Точно так позвали священника к режиссеру, которого тяжкий недуг уложил в постель. Позвали, чтобы причастить больного, хотя даже глоток воды тому уже давался с болью. Стены были густо увешаны фотографиями той поры, когда нынешний больной повелевал армией операторов, сценаристов, гримеров и артистов; когда он выжимал из них необходимые соки, а из соков этих готовил интеллектуальный коктейль — зрелище, зафиксированное пленкой. Там, на фотографиях, он был энергичен, уверен в себе, целеустремлен. Там он вызывал уважение и скрытую зависть. А здесь, под одеялом, он был мал, сух, измучен. Здесь он вызывал только сострадание и желание вспомнить строчку из Екклесиаста.

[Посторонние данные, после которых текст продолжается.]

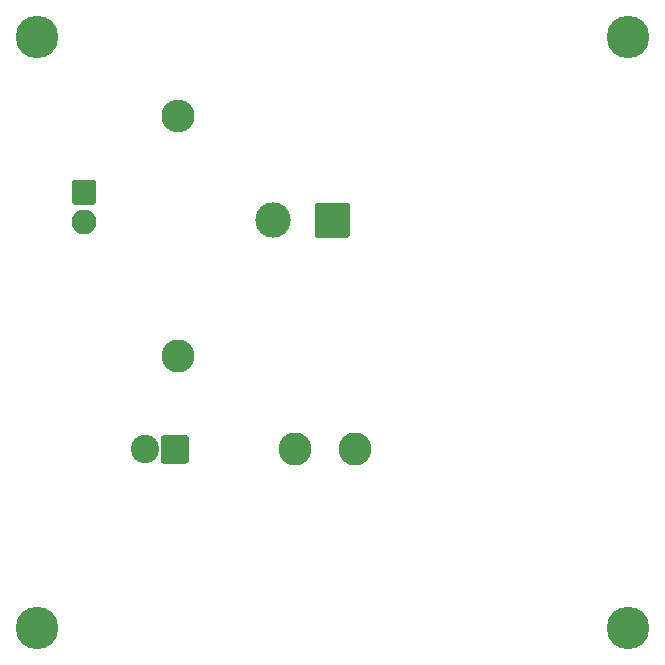
<source format=gbr>
%TF.GenerationSoftware,KiCad,Pcbnew,(5.1.9-0-10_14)*%
%TF.CreationDate,2021-03-08T12:26:29+00:00*%
%TF.ProjectId,SSR-PCB,5353522d-5043-4422-9e6b-696361645f70,rev?*%
%TF.SameCoordinates,Original*%
%TF.FileFunction,Soldermask,Top*%
%TF.FilePolarity,Negative*%
%FSLAX46Y46*%
G04 Gerber Fmt 4.6, Leading zero omitted, Abs format (unit mm)*
G04 Created by KiCad (PCBNEW (5.1.9-0-10_14)) date 2021-03-08 12:26:29*
%MOMM*%
%LPD*%
G01*
G04 APERTURE LIST*
%ADD10C,2.400000*%
%ADD11C,2.800000*%
%ADD12C,3.600000*%
%ADD13O,2.800000X2.800000*%
%ADD14C,3.000000*%
%ADD15O,2.100000X2.100000*%
G04 APERTURE END LIST*
%TO.C,SSR-Ithink1*%
G36*
G01*
X-154540000Y-47835400D02*
X-154540000Y-45934600D01*
G75*
G02*
X-154290400Y-45685000I249600J0D01*
G01*
X-152389600Y-45685000D01*
G75*
G02*
X-152140000Y-45934600I0J-249600D01*
G01*
X-152140000Y-47835400D01*
G75*
G02*
X-152389600Y-48085000I-249600J0D01*
G01*
X-154290400Y-48085000D01*
G75*
G02*
X-154540000Y-47835400I0J249600D01*
G01*
G37*
D10*
X-155880000Y-46885000D03*
D11*
X-143180000Y-46885000D03*
X-138100000Y-46885000D03*
%TD*%
D12*
%TO.C,REF\u002A\u002A*%
X-165000000Y-62000000D03*
%TD*%
%TO.C,REF\u002A\u002A*%
X-115000000Y-62000000D03*
%TD*%
%TO.C,REF\u002A\u002A*%
X-115000000Y-12000000D03*
%TD*%
%TO.C,REF\u002A\u002A*%
X-165000000Y-12000000D03*
%TD*%
D13*
%TO.C,Resistor_SSR1*%
X-153060000Y-18660000D03*
D11*
X-153060000Y-38980000D03*
%TD*%
D14*
%TO.C,J2*%
X-145000000Y-27500000D03*
G36*
G01*
X-138500000Y-26200000D02*
X-138500000Y-28800000D01*
G75*
G02*
X-138700000Y-29000000I-200000J0D01*
G01*
X-141300000Y-29000000D01*
G75*
G02*
X-141500000Y-28800000I0J200000D01*
G01*
X-141500000Y-26200000D01*
G75*
G02*
X-141300000Y-26000000I200000J0D01*
G01*
X-138700000Y-26000000D01*
G75*
G02*
X-138500000Y-26200000I0J-200000D01*
G01*
G37*
%TD*%
D15*
%TO.C,J1*%
X-161030000Y-27660000D03*
G36*
G01*
X-162080000Y-25970000D02*
X-162080000Y-24270000D01*
G75*
G02*
X-161880000Y-24070000I200000J0D01*
G01*
X-160180000Y-24070000D01*
G75*
G02*
X-159980000Y-24270000I0J-200000D01*
G01*
X-159980000Y-25970000D01*
G75*
G02*
X-160180000Y-26170000I-200000J0D01*
G01*
X-161880000Y-26170000D01*
G75*
G02*
X-162080000Y-25970000I0J200000D01*
G01*
G37*
%TD*%
M02*

</source>
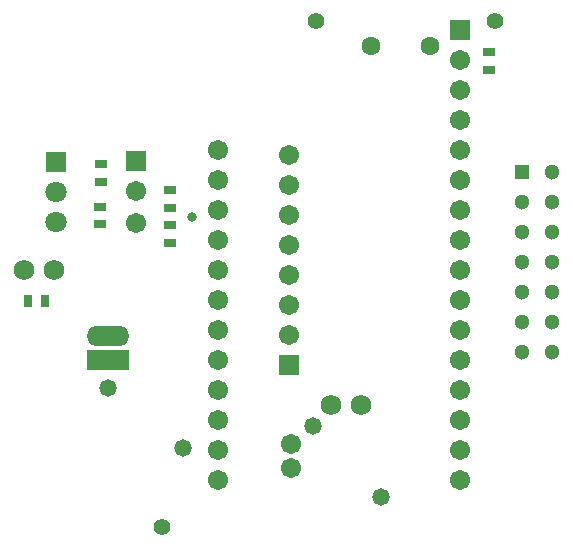
<source format=gbs>
G04*
G04 #@! TF.GenerationSoftware,Altium Limited,Altium Designer,22.7.1 (60)*
G04*
G04 Layer_Color=16711935*
%FSLAX44Y44*%
%MOMM*%
G71*
G04*
G04 #@! TF.SameCoordinates,8A5828DB-0F62-4D68-8539-0FC61A56A6C0*
G04*
G04*
G04 #@! TF.FilePolarity,Negative*
G04*
G01*
G75*
%ADD15R,1.3000X1.3000*%
%ADD27R,0.7000X1.0000*%
%ADD28R,1.0000X0.7000*%
%ADD33R,1.7032X1.7032*%
%ADD34C,1.7032*%
%ADD35C,1.3000*%
%ADD36C,1.7532*%
%ADD37C,1.4032*%
%ADD38C,1.6012*%
%ADD39R,1.8032X1.8032*%
%ADD40C,1.8032*%
%ADD41C,1.4732*%
%ADD42C,0.8032*%
%ADD56R,3.6032X1.7032*%
%ADD57O,3.6032X1.7032*%
D15*
X461600Y365400D02*
D03*
D27*
X58000Y256000D02*
D03*
X43000D02*
D03*
D28*
X105000Y357000D02*
D03*
Y372000D02*
D03*
X164000Y350000D02*
D03*
Y335000D02*
D03*
Y320000D02*
D03*
Y305000D02*
D03*
X104000Y336000D02*
D03*
Y321000D02*
D03*
X434000Y467000D02*
D03*
Y452000D02*
D03*
D33*
X409000Y485600D02*
D03*
X135000Y375000D02*
D03*
X264000Y201600D02*
D03*
D34*
X409000Y460200D02*
D03*
Y434800D02*
D03*
Y409400D02*
D03*
Y384000D02*
D03*
Y358600D02*
D03*
Y333200D02*
D03*
Y307800D02*
D03*
Y282400D02*
D03*
Y257000D02*
D03*
Y231600D02*
D03*
Y206200D02*
D03*
Y180800D02*
D03*
Y155400D02*
D03*
Y130000D02*
D03*
Y104600D02*
D03*
X204530Y231600D02*
D03*
Y257000D02*
D03*
Y206200D02*
D03*
Y384000D02*
D03*
Y333200D02*
D03*
Y282400D02*
D03*
Y307800D02*
D03*
Y358600D02*
D03*
Y155400D02*
D03*
Y130000D02*
D03*
Y104600D02*
D03*
Y180800D02*
D03*
X135000Y349600D02*
D03*
Y322000D02*
D03*
X264000Y379400D02*
D03*
Y354000D02*
D03*
Y328600D02*
D03*
Y303200D02*
D03*
Y277800D02*
D03*
Y252400D02*
D03*
Y227000D02*
D03*
X266000Y135000D02*
D03*
Y115000D02*
D03*
D35*
X487000Y365400D02*
D03*
Y340000D02*
D03*
X461600D02*
D03*
X487000Y314600D02*
D03*
X461600D02*
D03*
X487000Y289200D02*
D03*
X461600D02*
D03*
X487000Y263800D02*
D03*
X461600D02*
D03*
X487000Y238400D02*
D03*
X461600D02*
D03*
X487000Y213000D02*
D03*
X461600D02*
D03*
D36*
X299600Y168000D02*
D03*
X325000D02*
D03*
X65400Y282000D02*
D03*
X40000D02*
D03*
D37*
X439000Y493000D02*
D03*
X287000D02*
D03*
X157000Y65000D02*
D03*
D38*
X384000Y472000D02*
D03*
X334000D02*
D03*
D39*
X67000Y373400D02*
D03*
D40*
Y348000D02*
D03*
Y322600D02*
D03*
D41*
X342000Y90000D02*
D03*
X175000Y132000D02*
D03*
X285000Y150000D02*
D03*
X111000Y182000D02*
D03*
D42*
X182000Y327000D02*
D03*
D56*
X111000Y206000D02*
D03*
D57*
Y226000D02*
D03*
M02*

</source>
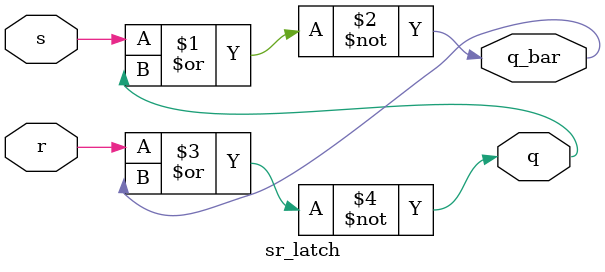
<source format=v>


module sr_latch(input s,r,output q,q_bar);

nor n1(q_bar,s,q);
nor n2(q,r,q_bar);

endmodule

</source>
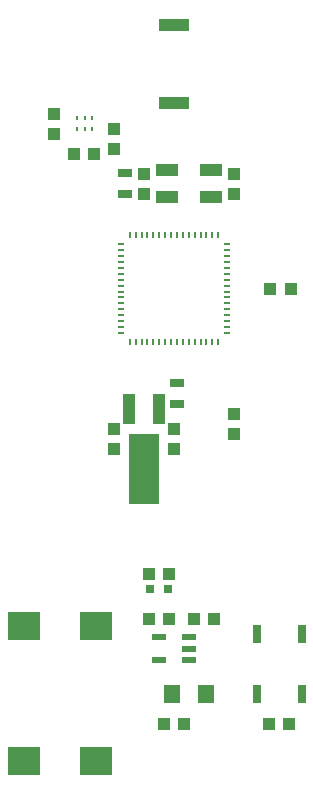
<source format=gtp>
G75*
G70*
%OFA0B0*%
%FSLAX24Y24*%
%IPPOS*%
%LPD*%
%AMOC8*
5,1,8,0,0,1.08239X$1,22.5*
%
%ADD10R,0.0098X0.0236*%
%ADD11R,0.0236X0.0098*%
%ADD12R,0.1102X0.0945*%
%ADD13R,0.0551X0.0630*%
%ADD14R,0.0433X0.0394*%
%ADD15R,0.0472X0.0217*%
%ADD16R,0.0394X0.0433*%
%ADD17R,0.0472X0.0315*%
%ADD18R,0.0748X0.0433*%
%ADD19R,0.0394X0.0984*%
%ADD20R,0.0984X0.2362*%
%ADD21R,0.0106X0.0157*%
%ADD22R,0.1000X0.0400*%
%ADD23R,0.0300X0.0600*%
%ADD24R,0.0315X0.0315*%
D10*
X006021Y017751D03*
X006218Y017751D03*
X006415Y017751D03*
X006612Y017751D03*
X006809Y017751D03*
X007006Y017751D03*
X007203Y017751D03*
X007399Y017751D03*
X007596Y017751D03*
X007793Y017751D03*
X007990Y017751D03*
X008187Y017751D03*
X008384Y017751D03*
X008580Y017751D03*
X008777Y017751D03*
X008974Y017751D03*
X008974Y021294D03*
X008777Y021294D03*
X008580Y021294D03*
X008384Y021294D03*
X008187Y021294D03*
X007990Y021294D03*
X007793Y021294D03*
X007596Y021294D03*
X007399Y021294D03*
X007203Y021294D03*
X007006Y021294D03*
X006809Y021294D03*
X006612Y021294D03*
X006415Y021294D03*
X006218Y021294D03*
X006021Y021294D03*
D11*
X005726Y020999D03*
X005726Y020802D03*
X005726Y020605D03*
X005726Y020408D03*
X005726Y020211D03*
X005726Y020014D03*
X005726Y019817D03*
X005726Y019621D03*
X005726Y019424D03*
X005726Y019227D03*
X005726Y019030D03*
X005726Y018833D03*
X005726Y018636D03*
X005726Y018440D03*
X005726Y018243D03*
X005726Y018046D03*
X009269Y018046D03*
X009269Y018243D03*
X009269Y018440D03*
X009269Y018636D03*
X009269Y018833D03*
X009269Y019030D03*
X009269Y019227D03*
X009269Y019424D03*
X009269Y019621D03*
X009269Y019817D03*
X009269Y020014D03*
X009269Y020211D03*
X009269Y020408D03*
X009269Y020605D03*
X009269Y020802D03*
X009269Y020999D03*
D12*
X002498Y003778D03*
X004899Y003778D03*
X004899Y008266D03*
X002498Y008266D03*
D13*
X007447Y006022D03*
X008549Y006022D03*
D14*
X007832Y005022D03*
X007163Y005022D03*
X007332Y008522D03*
X006663Y008522D03*
X006663Y010022D03*
X007332Y010022D03*
X008163Y008522D03*
X008832Y008522D03*
X010663Y005022D03*
X011332Y005022D03*
X011382Y019522D03*
X010713Y019522D03*
X004832Y024022D03*
X004163Y024022D03*
D15*
X006986Y007896D03*
X006986Y007148D03*
X008010Y007148D03*
X008010Y007522D03*
X008010Y007896D03*
D16*
X007498Y014188D03*
X007498Y014857D03*
X005498Y014857D03*
X005498Y014188D03*
X009498Y014688D03*
X009498Y015357D03*
X009498Y022688D03*
X009498Y023357D03*
X006498Y023357D03*
X006498Y022688D03*
X005498Y024188D03*
X005498Y024857D03*
X003498Y024688D03*
X003498Y025357D03*
D17*
X005848Y023377D03*
X005848Y022668D03*
X007598Y016377D03*
X007598Y015668D03*
D18*
X007269Y022569D03*
X007269Y023475D03*
X008726Y023475D03*
X008726Y022569D03*
D19*
X006998Y015522D03*
X005998Y015522D03*
D20*
X006498Y013522D03*
D21*
X004773Y024825D03*
X004517Y024825D03*
X004262Y024825D03*
X004262Y025219D03*
X004517Y025219D03*
X004773Y025219D03*
D22*
X007498Y025722D03*
X007498Y028322D03*
D23*
X010248Y008022D03*
X010248Y006022D03*
X011748Y006022D03*
X011748Y008022D03*
D24*
X007293Y009522D03*
X006703Y009522D03*
M02*

</source>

Уже потом, задним числом, священник срифмовал эту встречу с чеховским «Архиереем». Там ведь тоже болезнь не брала в учет социальный статус и расхожие представления о величии. Взяла да и свалила в постель викарного владыку. Тот «очень похудел, побледнел, осунулся, лицо сморщилось, глаза были большие, и как будто он постарел, стал меньше ростом, и ему уже казалось, что он худее и слабее, незначительнее всех, что все то, что было, ушло куда-то очень-очень далеко и уже более не повторится, не будет продолжаться». И здесь было нечто подобное.
Притом архиерей и режиссер, как ни крути, похожи. Оба влияют на сознание масс, оба занимают совершенно разные, но ответственные и руководящие должности. Оба — генералы мирных времен. Пока каждый из них в фаворе, с ними трудно говорить по душам. Хотя бы потому, что до них просто трудно добраться. И лишь когда случится нечто, переводящее их из элиты в строй рядовых, можно и посидеть рядом, и подержать их за руку, и поговорить о чем-нибудь нейтральном.
* * *
Священника позвали причащать больного, а значит, и исповедовать его. Может быть, впервые в жизни, а может, спустя многие-многие годы от последней исповеди. И все это в ситуации, когда человек и говорит уже с трудом, еле слышно. Пытать допросом человека о содеянных грехах в это время просто бесчеловечно. А что делать?
Простая мысль пришла на ум батюшке.
— Я вам почитаю Евангелие. Хорошо?
Больной закрыл глаза и вновь открыл, что, по всей вероятности, заменяло утвердительный кивок головой. Библию не пришлось долго искать, хозяйка была религиозна. И они стали читать. Вернее, священник стал читать, не громко, но внятно и не спеша, сидя вполоборота к больному и на него не глядя. Читал из Иоанна, начиная с восемнадцатой главы, от взятия Иисуса под стражу.
Эти строки, сколько их ни читай, всегда читаются впервые. И про то, как Иисус сказал «это Я», а воины упали в страхе; и про то, как Петр, перепуганный и разгоряченный недавней схваткой, поспешно отрекался от Учителя. Если читаешь с умом и не спеша, то часто почти проникаешь в ту густую и тревожную, неповторимую атмосферу, в которой Иисуса водили и к Пилату, и к первосвященнику, и к Ироду, и выводили к народу, все время спрашивая что-то, добиваясь чего-то. А ведь все уже было решено и песок в невидимых часах убегал, приближая развязку.
Священник читал и боялся думать о том, слушает ли больной. Священнику и самому было сладко читать драгоценные строки, но в этот раз он читал их не для себя. Что, если больной уснул, что, если он устал от всего и хочет, чтобы его оставили в покое? Вот и дыхания его не слышно. Но чтение продолжалось.
Вершился людской суд над Богом. Звучали странные слова: Лифостротон, Гаввафа. Голгофа, нешвенный хитон. Иисус с Креста усыновлял Иоанна Матери, и просил пить, получая в ответ на просьбу уксус, и, преклонив главу, предавал дух. А воины с поспешностью ломали кости разбойникам и били копьем в ребра уже умершего Мессию. Сверху их кропила кровь и вода. Затем Никодим с Иосифом, преодолев страх, вошли к Пилату и просили тело. Затем было погребение.